Kris Hayes is a family law attorney in Texas. According to her, it's actually very difficult in Texas to get divorced if a wife is pregnant.
"In Texas, they just don't want to complete a divorce case without rules regarding child support, possession and access, conservatorship and then have to come back and re-litigate those things in a few months," Hayes said. She explained there's no hard rule as to why these decisions can't be made before a child is born, but the courts may want to wait to see if there are any special circumstances they need to account for like premature birth or health conditions that require more or less financial assistance.
"I think it's just because they don't want to address what they believe the future might be. They'd rather just wait and address what is the present circumstances," Hayes explained.
Stacey Mullins, an attorney in Boca Raton, Florida, agreed, but added that in the Sunshine State, this wouldn't necessarily cause the case to be put on hold.
"I don't think you could ever make a determination of child support, time sharing, or parental responsibility until the child was actually born," she explained. "But I can see reserving jurisdiction for the court to do that at a later date."
Another issue that arises in all of these states is the presumption of fatherhood. When a couple is married and pregnant, legally, it is assumed that the husband is the biological father. If a marriage is dissolved before that child is born, it may be born with no legal father and the child would lose certain rights to child support and custody agreements. This is the case in all the states mentioned in the viral tweet: Arizona, Arkansas, Florida, Missouri and Texas.
While Missouri and Texas courts tend to be more likely to delay the dissolution of marriage to avoid any of the potential complications mentioned above, Arizona, Arkansas and Florida attorneys are usually able to account for these issues in advance.

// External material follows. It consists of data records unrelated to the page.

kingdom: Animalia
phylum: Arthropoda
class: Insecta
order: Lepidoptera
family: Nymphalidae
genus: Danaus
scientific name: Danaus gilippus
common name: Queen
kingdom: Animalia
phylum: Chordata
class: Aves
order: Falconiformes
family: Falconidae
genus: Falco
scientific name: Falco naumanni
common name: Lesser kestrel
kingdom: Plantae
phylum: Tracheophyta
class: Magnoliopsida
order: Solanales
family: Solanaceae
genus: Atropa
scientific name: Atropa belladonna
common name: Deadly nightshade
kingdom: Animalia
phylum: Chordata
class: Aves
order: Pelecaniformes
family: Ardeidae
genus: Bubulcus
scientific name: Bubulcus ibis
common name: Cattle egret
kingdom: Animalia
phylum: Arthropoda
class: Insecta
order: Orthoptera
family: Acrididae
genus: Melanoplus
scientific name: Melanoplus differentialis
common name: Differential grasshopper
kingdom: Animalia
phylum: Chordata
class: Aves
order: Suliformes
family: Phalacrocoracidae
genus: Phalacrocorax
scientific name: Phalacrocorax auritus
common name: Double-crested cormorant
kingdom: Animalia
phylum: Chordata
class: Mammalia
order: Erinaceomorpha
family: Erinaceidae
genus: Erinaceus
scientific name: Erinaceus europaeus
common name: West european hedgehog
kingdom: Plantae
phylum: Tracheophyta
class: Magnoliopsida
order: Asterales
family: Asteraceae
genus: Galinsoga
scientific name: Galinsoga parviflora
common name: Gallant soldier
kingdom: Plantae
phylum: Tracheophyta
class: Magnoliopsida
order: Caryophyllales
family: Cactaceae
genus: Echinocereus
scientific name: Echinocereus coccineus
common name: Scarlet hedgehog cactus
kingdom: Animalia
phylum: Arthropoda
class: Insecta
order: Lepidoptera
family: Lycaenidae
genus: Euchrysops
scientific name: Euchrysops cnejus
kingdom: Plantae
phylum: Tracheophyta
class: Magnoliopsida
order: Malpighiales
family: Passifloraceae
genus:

Arizona family law attorney Claudia Work stressed that Arizona's inclusion in this list is false.
"People get divorced all the time before babies are born," Work said. "If there's a dispute, there is a possibility that a divorce could last long enough for the baby to be born. But for the most part, judges aren't going to hold up divorces just to wait and see."
So while the duration of a divorce proceeding is going to vary based on the couple, judge, state and circumstance, it's not true that there is any law in Texas, Arizona, Arkansas, Missouri and Florida that prevents a pregnant couple from getting divorced.